Saved entries
/---

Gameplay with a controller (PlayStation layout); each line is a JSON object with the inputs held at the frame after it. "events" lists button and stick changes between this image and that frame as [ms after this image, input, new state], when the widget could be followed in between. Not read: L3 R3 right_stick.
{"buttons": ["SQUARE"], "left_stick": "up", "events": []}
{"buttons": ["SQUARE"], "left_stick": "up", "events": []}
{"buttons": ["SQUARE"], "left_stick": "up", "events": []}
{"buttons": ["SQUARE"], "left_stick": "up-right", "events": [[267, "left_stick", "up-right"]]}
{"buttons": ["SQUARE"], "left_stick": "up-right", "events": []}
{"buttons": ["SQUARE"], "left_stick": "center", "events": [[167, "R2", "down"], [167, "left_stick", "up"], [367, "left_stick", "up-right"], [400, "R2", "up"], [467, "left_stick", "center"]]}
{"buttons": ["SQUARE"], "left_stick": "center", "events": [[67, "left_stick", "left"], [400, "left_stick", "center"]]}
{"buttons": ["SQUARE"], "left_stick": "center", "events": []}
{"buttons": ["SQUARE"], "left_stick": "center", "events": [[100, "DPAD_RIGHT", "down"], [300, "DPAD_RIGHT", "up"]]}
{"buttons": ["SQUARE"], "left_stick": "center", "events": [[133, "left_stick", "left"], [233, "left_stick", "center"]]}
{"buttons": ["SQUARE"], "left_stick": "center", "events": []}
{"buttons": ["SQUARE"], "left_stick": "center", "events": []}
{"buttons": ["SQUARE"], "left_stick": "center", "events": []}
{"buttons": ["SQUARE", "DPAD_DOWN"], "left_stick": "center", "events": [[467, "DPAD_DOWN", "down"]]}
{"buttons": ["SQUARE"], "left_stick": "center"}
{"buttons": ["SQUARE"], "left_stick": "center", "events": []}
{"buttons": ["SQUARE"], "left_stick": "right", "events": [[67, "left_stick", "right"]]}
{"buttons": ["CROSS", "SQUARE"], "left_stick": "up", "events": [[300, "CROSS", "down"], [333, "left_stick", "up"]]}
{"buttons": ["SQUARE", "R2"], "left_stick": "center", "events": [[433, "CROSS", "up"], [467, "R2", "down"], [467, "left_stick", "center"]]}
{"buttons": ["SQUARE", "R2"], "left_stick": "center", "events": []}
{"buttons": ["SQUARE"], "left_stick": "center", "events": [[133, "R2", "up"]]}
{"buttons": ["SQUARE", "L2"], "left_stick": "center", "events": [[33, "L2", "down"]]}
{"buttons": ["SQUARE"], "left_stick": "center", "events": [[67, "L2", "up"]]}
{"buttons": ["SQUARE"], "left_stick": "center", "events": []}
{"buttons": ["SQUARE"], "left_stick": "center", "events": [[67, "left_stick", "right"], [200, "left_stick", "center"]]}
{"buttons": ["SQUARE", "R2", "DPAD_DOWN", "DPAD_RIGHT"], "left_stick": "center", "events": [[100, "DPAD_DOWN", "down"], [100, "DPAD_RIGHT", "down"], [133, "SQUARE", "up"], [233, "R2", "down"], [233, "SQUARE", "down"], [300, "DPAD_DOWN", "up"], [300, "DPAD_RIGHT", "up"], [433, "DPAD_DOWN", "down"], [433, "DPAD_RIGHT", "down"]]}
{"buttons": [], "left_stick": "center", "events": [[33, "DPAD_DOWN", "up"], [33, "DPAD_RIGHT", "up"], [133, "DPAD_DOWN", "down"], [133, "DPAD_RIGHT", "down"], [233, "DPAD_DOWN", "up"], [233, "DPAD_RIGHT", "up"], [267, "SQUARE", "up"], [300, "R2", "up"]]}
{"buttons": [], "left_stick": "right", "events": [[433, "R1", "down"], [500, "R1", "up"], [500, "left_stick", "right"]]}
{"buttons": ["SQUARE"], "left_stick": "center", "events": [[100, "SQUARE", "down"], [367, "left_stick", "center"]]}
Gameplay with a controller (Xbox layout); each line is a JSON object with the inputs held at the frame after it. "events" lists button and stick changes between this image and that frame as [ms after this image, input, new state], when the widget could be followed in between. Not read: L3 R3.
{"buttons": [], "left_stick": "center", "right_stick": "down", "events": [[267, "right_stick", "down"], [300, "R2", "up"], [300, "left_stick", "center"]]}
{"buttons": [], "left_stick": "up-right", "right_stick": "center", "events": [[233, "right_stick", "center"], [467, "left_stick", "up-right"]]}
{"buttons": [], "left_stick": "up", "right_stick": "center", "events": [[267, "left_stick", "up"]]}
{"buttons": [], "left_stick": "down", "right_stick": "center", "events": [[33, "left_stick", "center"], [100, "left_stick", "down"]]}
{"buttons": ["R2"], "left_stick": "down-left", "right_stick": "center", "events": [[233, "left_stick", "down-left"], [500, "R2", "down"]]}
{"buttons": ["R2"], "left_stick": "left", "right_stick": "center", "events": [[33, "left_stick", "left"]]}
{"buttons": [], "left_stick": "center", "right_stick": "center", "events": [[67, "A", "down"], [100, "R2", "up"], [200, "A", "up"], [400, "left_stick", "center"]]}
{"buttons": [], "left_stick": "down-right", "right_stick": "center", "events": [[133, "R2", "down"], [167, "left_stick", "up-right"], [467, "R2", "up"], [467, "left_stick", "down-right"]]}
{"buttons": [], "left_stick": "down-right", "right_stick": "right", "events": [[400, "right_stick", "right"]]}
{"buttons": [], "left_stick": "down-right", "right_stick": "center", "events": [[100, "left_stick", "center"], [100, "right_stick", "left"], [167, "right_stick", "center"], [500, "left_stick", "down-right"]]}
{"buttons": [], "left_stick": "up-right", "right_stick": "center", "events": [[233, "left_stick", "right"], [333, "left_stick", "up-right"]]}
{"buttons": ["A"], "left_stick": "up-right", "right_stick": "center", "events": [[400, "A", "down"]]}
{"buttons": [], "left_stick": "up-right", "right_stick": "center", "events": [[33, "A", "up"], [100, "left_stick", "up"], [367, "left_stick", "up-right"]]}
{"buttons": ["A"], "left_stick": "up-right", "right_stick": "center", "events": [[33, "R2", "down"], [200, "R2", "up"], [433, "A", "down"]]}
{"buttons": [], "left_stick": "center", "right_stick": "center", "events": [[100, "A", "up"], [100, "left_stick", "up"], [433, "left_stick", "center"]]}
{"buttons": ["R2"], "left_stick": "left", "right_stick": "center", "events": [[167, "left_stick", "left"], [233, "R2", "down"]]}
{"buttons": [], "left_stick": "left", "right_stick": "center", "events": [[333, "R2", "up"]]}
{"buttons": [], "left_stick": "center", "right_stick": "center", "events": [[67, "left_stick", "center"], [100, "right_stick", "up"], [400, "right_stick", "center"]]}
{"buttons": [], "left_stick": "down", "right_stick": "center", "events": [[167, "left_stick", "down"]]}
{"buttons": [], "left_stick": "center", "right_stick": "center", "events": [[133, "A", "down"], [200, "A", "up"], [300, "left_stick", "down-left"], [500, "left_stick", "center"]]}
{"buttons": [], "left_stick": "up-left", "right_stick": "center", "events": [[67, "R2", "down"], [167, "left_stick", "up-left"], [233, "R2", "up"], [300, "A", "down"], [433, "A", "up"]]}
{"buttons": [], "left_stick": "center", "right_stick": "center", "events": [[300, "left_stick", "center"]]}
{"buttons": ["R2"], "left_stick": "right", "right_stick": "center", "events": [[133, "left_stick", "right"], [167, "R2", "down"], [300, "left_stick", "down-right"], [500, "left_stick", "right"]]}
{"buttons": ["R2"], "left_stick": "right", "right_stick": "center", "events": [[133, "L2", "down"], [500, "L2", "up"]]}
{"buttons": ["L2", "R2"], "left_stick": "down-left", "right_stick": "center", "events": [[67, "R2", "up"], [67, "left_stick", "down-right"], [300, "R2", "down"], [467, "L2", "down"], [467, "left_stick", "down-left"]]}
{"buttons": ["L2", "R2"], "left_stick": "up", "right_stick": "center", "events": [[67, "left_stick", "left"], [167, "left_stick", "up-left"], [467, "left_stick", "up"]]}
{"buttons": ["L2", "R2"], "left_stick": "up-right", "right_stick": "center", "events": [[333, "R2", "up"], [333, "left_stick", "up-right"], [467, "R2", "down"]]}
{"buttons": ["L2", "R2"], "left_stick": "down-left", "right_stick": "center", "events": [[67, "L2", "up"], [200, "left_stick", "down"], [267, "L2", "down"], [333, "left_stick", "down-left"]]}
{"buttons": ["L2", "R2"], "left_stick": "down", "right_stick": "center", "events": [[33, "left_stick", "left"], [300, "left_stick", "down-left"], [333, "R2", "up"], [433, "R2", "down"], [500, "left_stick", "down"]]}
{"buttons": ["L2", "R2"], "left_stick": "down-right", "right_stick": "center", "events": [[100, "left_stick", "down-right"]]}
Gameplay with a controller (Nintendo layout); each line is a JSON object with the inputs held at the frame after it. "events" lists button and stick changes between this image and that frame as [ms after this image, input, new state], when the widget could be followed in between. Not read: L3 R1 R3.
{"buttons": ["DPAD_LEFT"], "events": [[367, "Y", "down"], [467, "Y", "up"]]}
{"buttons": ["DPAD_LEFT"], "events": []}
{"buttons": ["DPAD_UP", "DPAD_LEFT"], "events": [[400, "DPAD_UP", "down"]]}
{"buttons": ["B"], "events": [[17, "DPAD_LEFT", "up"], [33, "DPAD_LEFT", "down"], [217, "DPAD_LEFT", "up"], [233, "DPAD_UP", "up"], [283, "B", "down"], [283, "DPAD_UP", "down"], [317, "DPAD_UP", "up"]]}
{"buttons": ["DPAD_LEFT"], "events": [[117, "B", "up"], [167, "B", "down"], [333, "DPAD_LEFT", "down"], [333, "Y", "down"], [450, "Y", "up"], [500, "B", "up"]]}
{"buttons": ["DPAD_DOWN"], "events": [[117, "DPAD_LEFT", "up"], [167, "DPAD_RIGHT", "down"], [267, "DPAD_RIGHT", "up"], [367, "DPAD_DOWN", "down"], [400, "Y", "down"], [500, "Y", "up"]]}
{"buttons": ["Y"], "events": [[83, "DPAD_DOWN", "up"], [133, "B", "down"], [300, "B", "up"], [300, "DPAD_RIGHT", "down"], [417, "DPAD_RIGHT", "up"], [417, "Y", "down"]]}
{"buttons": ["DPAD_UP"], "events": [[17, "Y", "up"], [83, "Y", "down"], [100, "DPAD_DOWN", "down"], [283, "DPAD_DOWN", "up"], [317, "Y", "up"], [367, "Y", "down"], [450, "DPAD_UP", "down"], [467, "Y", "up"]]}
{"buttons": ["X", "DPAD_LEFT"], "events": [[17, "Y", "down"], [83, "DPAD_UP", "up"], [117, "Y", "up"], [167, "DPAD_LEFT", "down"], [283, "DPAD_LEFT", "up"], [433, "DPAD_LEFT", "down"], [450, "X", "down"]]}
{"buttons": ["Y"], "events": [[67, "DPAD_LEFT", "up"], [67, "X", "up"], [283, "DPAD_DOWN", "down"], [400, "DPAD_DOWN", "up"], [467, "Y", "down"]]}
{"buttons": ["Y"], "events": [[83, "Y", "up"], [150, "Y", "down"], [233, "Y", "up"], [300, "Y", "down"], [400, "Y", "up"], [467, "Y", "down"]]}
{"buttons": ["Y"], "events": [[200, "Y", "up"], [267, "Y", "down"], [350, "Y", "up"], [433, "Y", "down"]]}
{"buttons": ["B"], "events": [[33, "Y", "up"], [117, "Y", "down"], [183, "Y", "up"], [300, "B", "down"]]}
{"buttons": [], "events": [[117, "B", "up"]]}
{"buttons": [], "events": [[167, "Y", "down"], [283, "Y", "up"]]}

\---

= WORK TO COMPLETE =
The lines to copy are those above that contain the string "frame".

= RESPONSE BOX =
Gameplay with a controller (PlayStation layout); each line is a JSON object with the inputs held at the frame after it. "events" lists button and stick changes between this image and that frame as [ms after this image, input, new state], when the widget could be followed in between. Not read: L3 R3 right_stick.
Gameplay with a controller (Xbox layout); each line is a JSON object with the inputs held at the frame after it. "events" lists button and stick changes between this image and that frame as [ms after this image, input, new state], when the widget could be followed in between. Not read: L3 R3.
Gameplay with a controller (Nintendo layout); each line is a JSON object with the inputs held at the frame after it. "events" lists button and stick changes between this image and that frame as [ms after this image, input, new state], when the widget could be followed in between. Not read: L3 R1 R3.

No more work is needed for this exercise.